_What needs to be done:_
Scan the lines below for "github" and copy the matches.

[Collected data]

^^^^^^^^

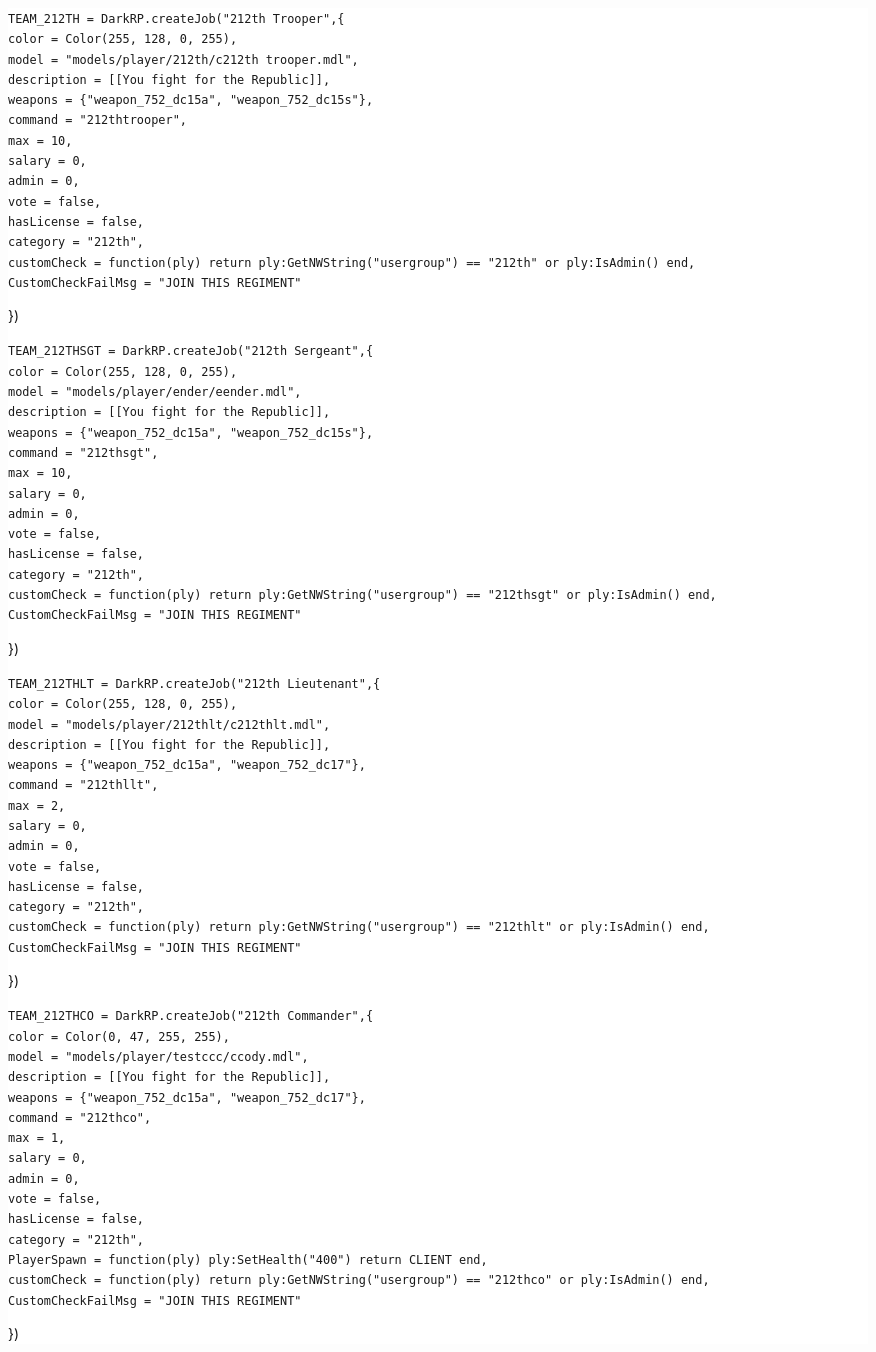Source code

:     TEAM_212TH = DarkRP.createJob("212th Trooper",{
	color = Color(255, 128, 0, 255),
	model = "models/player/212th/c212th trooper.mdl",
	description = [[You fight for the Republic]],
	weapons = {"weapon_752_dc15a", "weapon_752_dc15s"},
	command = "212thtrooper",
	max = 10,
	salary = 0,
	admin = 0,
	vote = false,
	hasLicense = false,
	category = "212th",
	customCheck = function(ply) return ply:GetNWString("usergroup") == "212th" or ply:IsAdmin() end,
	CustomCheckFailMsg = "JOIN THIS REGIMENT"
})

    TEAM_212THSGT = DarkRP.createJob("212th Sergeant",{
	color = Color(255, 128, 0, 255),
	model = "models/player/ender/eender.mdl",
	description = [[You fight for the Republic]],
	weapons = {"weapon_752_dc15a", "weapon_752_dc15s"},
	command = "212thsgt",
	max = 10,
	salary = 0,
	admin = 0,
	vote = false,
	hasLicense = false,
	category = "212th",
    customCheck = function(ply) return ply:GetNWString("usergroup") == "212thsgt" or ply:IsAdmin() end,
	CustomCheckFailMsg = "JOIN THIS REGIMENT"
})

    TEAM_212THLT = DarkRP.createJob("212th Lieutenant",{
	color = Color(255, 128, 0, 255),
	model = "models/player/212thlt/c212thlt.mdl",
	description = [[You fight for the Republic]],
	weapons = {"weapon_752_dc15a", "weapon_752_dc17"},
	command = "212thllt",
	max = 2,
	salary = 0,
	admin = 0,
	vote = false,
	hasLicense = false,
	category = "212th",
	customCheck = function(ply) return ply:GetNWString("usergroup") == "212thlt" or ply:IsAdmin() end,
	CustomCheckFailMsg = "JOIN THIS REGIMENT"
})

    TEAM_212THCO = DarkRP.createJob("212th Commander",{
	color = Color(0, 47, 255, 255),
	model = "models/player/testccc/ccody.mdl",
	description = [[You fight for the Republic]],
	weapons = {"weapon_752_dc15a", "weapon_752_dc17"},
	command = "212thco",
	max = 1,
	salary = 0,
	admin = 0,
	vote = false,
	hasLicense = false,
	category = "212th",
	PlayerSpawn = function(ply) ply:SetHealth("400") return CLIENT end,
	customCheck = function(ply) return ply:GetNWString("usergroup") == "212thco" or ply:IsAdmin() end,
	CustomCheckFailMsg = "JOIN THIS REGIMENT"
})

^^^^^^^^

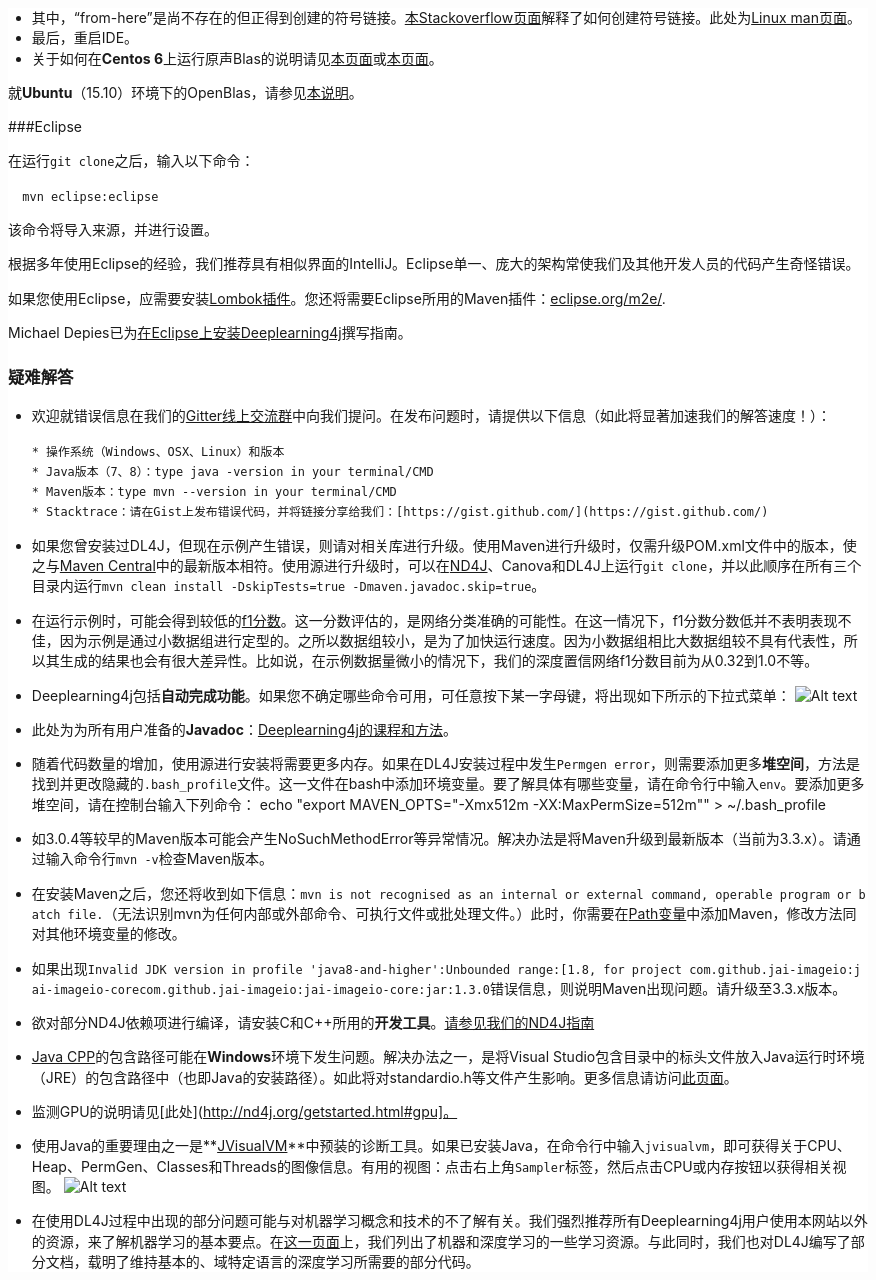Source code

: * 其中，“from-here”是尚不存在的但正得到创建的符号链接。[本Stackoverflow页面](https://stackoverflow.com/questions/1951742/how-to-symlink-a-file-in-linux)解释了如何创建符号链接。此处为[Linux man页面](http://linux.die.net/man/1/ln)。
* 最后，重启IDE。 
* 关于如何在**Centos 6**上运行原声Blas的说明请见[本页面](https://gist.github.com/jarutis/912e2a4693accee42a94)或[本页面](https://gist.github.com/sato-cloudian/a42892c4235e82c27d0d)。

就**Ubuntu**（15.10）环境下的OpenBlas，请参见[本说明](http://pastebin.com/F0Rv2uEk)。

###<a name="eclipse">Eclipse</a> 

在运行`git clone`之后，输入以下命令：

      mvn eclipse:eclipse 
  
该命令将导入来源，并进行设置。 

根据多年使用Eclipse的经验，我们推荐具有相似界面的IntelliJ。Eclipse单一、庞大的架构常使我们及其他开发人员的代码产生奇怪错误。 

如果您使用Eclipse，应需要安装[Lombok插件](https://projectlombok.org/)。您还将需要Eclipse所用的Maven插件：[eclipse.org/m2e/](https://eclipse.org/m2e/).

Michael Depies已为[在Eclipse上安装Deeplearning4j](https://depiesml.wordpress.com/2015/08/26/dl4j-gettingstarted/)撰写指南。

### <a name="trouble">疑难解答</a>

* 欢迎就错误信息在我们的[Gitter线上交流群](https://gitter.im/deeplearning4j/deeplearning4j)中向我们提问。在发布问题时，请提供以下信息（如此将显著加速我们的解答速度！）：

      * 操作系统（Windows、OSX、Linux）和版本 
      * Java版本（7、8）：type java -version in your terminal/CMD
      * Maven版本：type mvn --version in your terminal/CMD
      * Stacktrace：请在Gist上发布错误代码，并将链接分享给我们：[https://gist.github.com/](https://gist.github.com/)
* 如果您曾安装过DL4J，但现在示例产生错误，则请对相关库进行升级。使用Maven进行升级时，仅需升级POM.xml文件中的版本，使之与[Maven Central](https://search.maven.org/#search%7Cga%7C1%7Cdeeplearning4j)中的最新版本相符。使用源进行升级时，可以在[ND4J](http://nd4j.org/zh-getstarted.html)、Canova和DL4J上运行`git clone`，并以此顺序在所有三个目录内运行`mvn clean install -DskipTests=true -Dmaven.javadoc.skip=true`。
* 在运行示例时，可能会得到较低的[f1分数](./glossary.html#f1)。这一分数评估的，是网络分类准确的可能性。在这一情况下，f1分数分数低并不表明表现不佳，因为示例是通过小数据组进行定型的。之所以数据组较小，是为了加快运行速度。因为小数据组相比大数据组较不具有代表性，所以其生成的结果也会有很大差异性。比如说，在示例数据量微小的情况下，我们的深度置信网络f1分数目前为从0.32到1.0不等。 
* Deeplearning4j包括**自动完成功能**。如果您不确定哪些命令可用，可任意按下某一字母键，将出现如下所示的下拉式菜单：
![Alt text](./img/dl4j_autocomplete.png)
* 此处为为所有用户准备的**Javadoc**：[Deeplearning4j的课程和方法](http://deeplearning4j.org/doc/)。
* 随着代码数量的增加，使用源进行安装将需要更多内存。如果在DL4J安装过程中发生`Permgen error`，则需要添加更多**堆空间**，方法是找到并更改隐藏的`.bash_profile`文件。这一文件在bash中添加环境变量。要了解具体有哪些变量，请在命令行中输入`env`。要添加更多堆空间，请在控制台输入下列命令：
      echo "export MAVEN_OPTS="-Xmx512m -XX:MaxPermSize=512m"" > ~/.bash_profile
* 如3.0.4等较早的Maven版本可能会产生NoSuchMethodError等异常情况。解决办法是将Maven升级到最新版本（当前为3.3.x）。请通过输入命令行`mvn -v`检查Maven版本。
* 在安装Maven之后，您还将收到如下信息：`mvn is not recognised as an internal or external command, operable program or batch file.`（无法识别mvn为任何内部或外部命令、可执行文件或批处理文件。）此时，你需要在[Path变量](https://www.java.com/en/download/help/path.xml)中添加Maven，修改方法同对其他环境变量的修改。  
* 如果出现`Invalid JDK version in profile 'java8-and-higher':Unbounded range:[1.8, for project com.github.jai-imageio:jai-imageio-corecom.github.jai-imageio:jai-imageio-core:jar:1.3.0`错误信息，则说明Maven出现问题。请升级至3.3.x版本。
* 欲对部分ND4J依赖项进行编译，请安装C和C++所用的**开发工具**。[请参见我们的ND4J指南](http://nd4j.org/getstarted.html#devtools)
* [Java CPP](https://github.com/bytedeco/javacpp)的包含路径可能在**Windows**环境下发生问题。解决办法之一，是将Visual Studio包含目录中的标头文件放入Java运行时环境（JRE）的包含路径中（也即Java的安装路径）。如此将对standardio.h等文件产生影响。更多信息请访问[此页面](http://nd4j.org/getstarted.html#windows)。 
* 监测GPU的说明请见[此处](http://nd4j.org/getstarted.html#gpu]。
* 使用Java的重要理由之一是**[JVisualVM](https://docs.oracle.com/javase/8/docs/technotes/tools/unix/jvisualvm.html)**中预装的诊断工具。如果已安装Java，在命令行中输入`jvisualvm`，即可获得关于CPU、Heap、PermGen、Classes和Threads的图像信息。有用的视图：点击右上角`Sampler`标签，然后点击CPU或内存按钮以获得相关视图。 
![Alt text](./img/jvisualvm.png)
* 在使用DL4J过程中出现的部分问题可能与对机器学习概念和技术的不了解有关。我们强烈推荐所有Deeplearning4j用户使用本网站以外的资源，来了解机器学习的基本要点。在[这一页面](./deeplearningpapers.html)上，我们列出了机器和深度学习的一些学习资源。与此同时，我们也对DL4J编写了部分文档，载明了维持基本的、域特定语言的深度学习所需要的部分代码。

^^^^^^^^

_Reply:_
* 关于如何在**Centos 6**上运行原声Blas的说明请见[本页面](https://gist.github.com/jarutis/912e2a4693accee42a94)或[本页面](https://gist.github.com/sato-cloudian/a42892c4235e82c27d0d)。
      * Stacktrace：请在Gist上发布错误代码，并将链接分享给我们：[https://gist.github.com/](https://gist.github.com/)
* 如果出现`Invalid JDK version in profile 'java8-and-higher':Unbounded range:[1.8, for project com.github.jai-imageio:jai-imageio-corecom.github.jai-imageio:jai-imageio-core:jar:1.3.0`错误信息，则说明Maven出现问题。请升级至3.3.x版本。
* [Java CPP](https://github.com/bytedeco/javacpp)的包含路径可能在**Windows**环境下发生问题。解决办法之一，是将Visual Studio包含目录中的标头文件放入Java运行时环境（JRE）的包含路径中（也即Java的安装路径）。如此将对standardio.h等文件产生影响。更多信息请访问[此页面](http://nd4j.org/getstarted.html#windows)。 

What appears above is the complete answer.